**Source data**
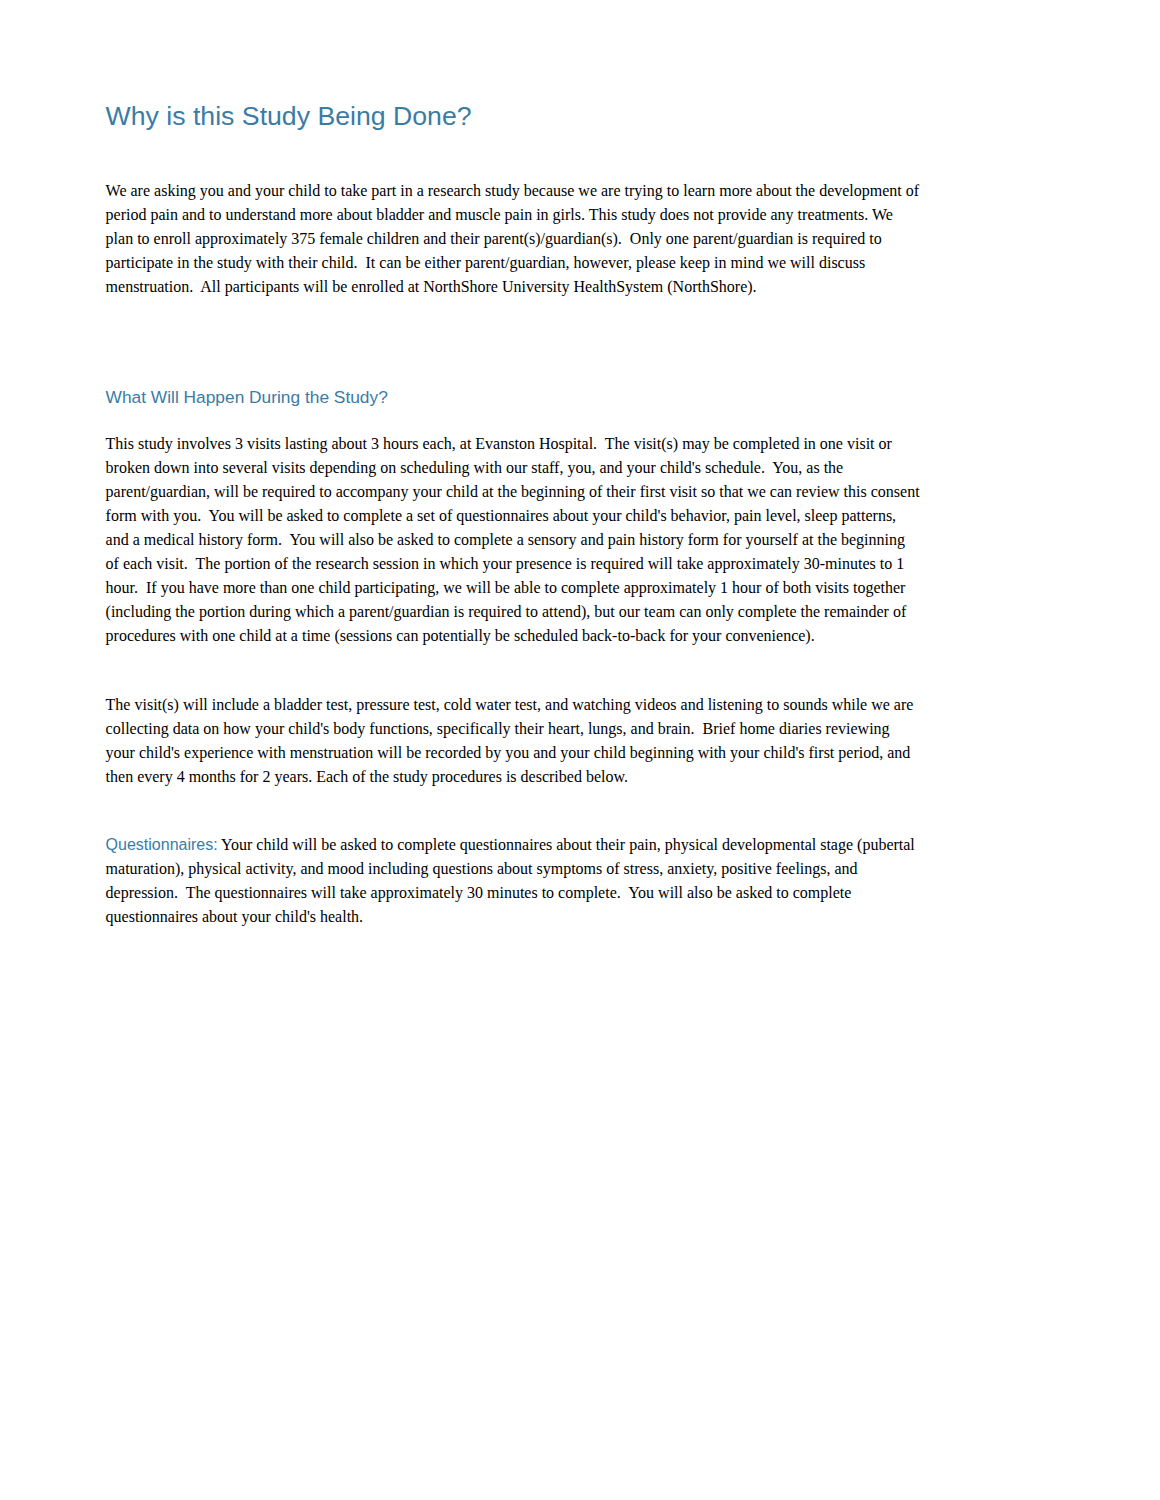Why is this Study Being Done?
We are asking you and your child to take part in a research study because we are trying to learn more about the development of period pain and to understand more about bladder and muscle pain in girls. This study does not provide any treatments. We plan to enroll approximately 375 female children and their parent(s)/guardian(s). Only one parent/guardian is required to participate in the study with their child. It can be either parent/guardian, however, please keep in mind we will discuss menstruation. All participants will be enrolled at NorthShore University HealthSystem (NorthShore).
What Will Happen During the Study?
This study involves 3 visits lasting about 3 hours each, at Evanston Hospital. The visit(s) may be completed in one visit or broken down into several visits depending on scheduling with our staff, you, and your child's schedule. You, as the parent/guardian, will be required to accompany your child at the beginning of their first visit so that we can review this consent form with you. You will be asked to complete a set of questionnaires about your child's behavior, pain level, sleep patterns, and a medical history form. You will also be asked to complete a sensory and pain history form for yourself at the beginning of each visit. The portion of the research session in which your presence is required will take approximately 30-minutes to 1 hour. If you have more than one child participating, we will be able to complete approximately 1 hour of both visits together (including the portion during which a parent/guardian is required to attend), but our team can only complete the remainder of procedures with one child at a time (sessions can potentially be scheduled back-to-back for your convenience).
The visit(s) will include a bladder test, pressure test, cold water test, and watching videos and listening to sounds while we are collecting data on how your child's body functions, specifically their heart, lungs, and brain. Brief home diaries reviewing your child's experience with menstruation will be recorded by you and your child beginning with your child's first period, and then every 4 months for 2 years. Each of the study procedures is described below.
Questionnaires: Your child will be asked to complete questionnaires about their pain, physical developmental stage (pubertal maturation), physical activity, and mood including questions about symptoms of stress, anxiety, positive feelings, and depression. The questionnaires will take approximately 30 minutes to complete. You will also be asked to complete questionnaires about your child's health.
---
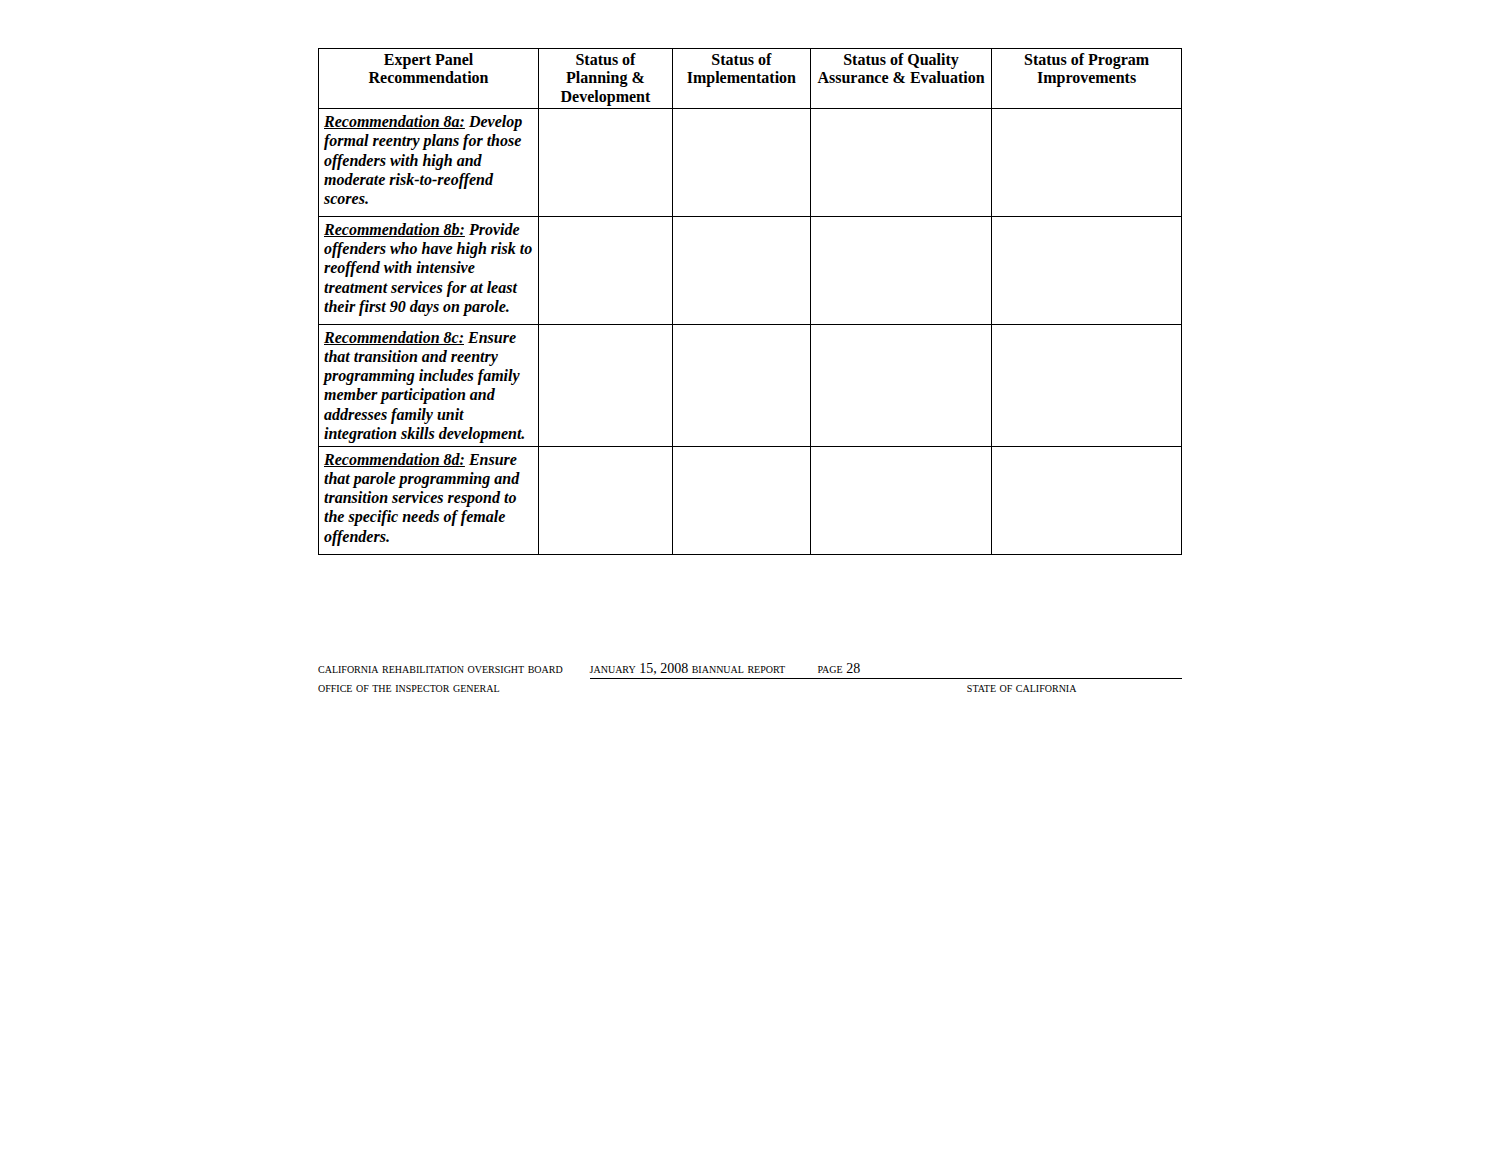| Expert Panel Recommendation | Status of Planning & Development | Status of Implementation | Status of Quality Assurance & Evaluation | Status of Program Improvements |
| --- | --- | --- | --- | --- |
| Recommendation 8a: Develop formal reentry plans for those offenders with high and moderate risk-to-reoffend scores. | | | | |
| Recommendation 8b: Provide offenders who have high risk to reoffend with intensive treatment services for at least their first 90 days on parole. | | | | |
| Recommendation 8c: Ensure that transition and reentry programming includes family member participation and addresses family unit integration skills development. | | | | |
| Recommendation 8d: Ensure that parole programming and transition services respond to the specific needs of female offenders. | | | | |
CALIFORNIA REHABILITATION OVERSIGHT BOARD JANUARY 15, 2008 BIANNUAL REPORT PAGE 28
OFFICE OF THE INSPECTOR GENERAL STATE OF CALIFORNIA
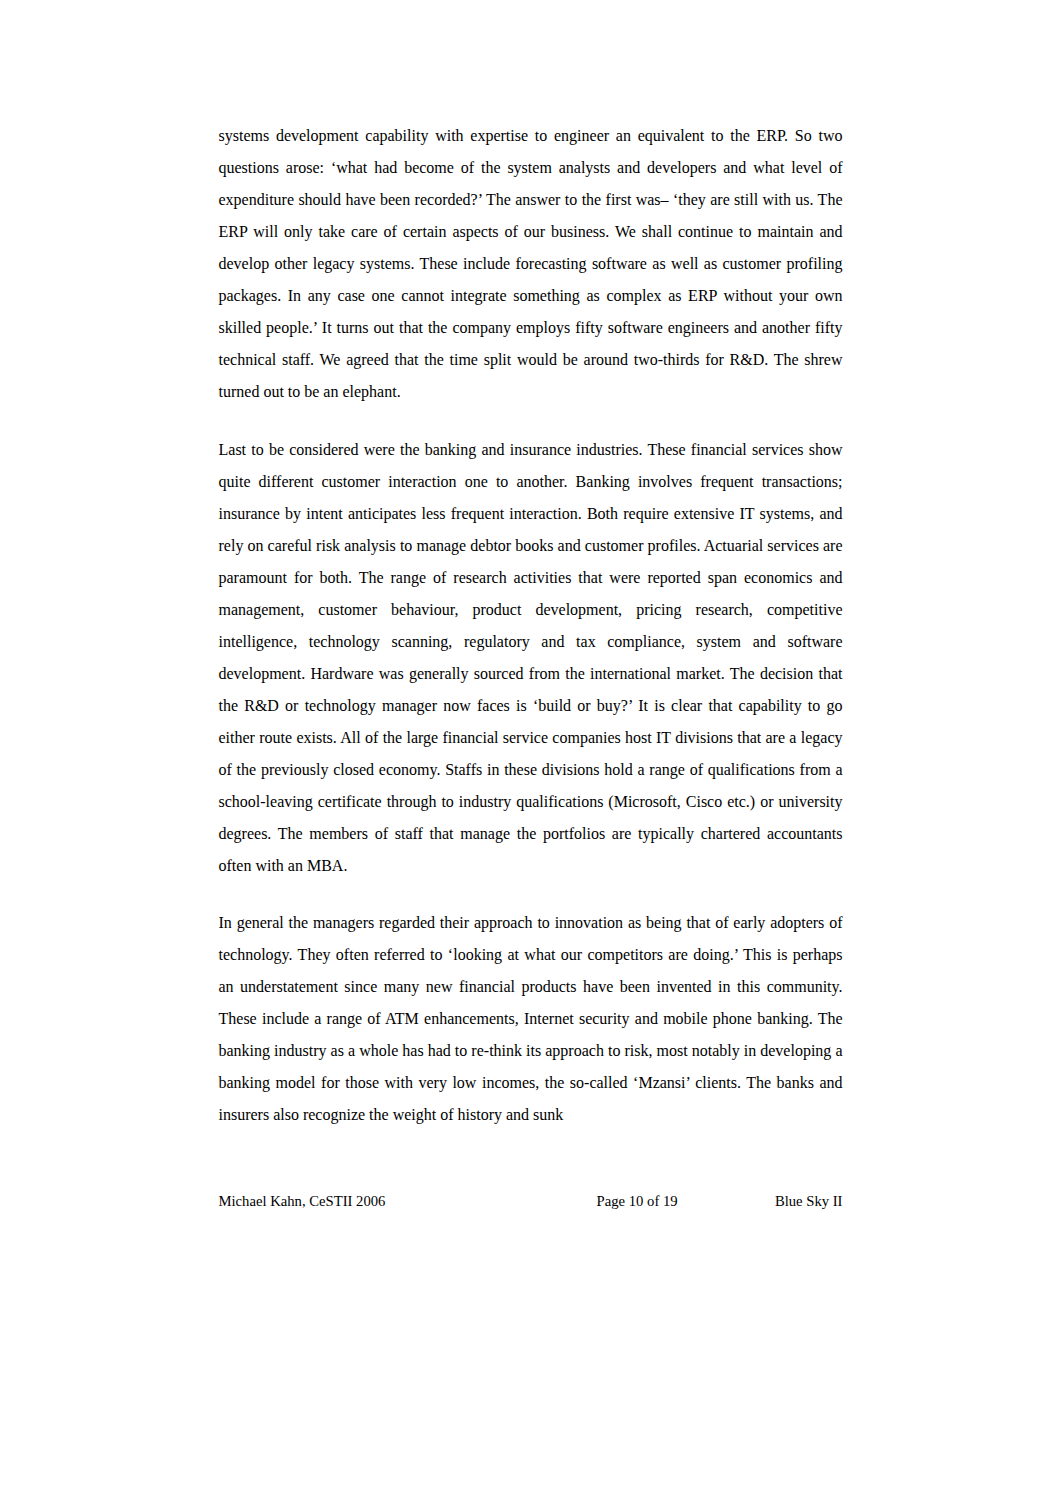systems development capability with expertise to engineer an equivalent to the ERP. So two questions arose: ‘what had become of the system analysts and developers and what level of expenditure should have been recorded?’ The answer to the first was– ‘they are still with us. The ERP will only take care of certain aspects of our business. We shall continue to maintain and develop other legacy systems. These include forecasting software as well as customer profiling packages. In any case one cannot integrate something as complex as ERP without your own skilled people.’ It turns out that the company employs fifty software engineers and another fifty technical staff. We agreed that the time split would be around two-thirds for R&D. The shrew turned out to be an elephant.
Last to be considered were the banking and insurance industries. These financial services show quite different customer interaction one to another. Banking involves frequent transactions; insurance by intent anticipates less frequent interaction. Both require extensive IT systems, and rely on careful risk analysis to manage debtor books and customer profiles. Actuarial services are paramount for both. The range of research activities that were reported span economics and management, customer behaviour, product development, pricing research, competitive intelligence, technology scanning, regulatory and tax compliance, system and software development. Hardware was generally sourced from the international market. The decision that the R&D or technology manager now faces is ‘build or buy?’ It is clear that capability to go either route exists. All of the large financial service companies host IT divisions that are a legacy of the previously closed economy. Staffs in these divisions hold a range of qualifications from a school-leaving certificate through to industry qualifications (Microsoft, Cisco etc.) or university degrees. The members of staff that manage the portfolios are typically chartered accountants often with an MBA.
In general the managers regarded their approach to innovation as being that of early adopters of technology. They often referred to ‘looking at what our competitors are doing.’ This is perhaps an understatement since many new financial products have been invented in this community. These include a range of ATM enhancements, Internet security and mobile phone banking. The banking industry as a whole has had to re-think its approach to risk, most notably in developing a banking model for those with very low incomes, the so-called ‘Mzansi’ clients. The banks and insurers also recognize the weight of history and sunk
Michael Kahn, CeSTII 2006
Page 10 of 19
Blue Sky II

**Task description**
Please copy out every line in the listing that has the string "high".

**Output of the exercise**
| Recommendation 8a: Develop formal reentry plans for those offenders with high and moderate risk-to-reoffend scores. | | | | |
| Recommendation 8b: Provide offenders who have high risk to reoffend with intensive treatment services for at least their first 90 days on parole. | | | | |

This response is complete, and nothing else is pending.